Look for "navigazione" in the material below and show each line that contains it.

Entries supplied:
BEGIN

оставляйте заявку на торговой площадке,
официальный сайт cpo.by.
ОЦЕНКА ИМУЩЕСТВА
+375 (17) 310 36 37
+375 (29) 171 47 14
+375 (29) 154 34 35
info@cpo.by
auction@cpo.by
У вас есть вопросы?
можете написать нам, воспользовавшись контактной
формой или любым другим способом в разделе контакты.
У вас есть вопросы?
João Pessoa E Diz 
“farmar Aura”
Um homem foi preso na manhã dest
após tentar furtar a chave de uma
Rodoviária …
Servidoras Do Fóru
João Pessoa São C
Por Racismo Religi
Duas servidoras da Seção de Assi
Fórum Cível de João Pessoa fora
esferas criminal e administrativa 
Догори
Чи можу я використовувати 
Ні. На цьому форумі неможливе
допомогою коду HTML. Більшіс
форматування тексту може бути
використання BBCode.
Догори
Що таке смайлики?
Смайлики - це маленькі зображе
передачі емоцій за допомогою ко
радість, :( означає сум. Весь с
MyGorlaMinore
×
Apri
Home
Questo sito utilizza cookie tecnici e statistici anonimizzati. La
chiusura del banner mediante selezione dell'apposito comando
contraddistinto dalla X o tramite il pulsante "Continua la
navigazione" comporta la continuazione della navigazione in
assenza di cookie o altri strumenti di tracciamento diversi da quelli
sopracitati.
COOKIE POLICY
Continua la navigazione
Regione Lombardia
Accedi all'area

END
BEGIN

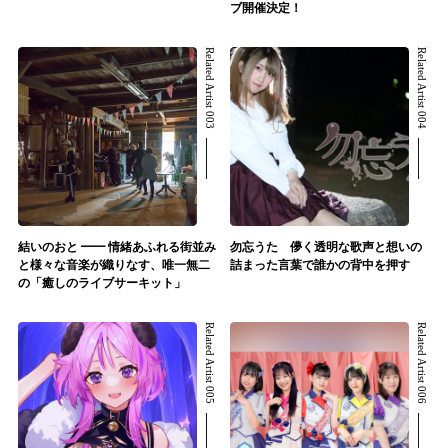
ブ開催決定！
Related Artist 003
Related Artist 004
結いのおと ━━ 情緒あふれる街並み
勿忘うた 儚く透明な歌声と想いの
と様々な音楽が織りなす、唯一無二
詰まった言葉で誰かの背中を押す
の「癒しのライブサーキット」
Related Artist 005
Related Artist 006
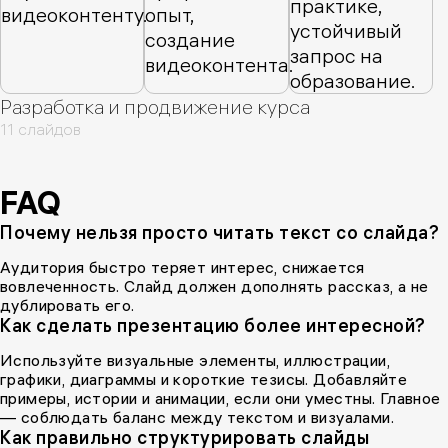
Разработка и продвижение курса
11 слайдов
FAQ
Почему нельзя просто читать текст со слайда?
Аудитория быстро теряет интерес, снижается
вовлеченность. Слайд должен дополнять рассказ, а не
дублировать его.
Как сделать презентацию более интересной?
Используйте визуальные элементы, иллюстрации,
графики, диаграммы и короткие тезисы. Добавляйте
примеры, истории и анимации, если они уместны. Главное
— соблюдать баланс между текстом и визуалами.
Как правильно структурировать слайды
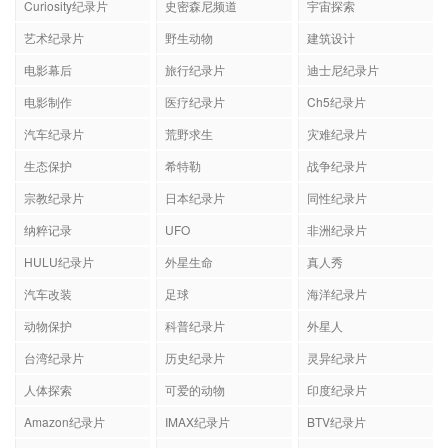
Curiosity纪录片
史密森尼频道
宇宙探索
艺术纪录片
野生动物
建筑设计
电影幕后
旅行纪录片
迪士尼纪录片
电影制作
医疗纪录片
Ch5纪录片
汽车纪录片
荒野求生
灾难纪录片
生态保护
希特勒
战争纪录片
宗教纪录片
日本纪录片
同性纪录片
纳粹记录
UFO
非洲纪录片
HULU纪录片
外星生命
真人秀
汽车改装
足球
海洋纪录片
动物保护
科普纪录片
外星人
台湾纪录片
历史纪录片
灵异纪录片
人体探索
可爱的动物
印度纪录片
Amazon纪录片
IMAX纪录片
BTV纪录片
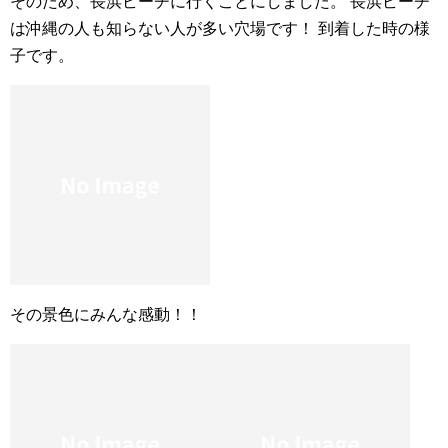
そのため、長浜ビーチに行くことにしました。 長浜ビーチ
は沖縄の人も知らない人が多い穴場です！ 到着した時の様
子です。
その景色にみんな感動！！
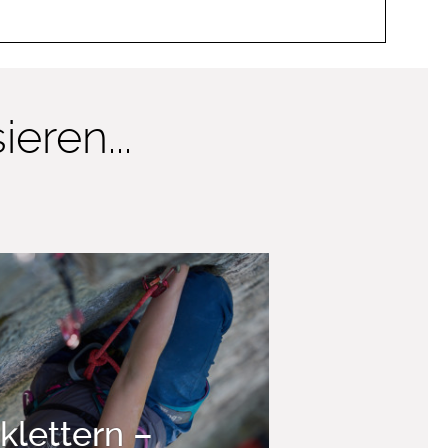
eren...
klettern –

END

Written response:
navigazione" comporta la continuazione della navigazione in
Continua la navigazione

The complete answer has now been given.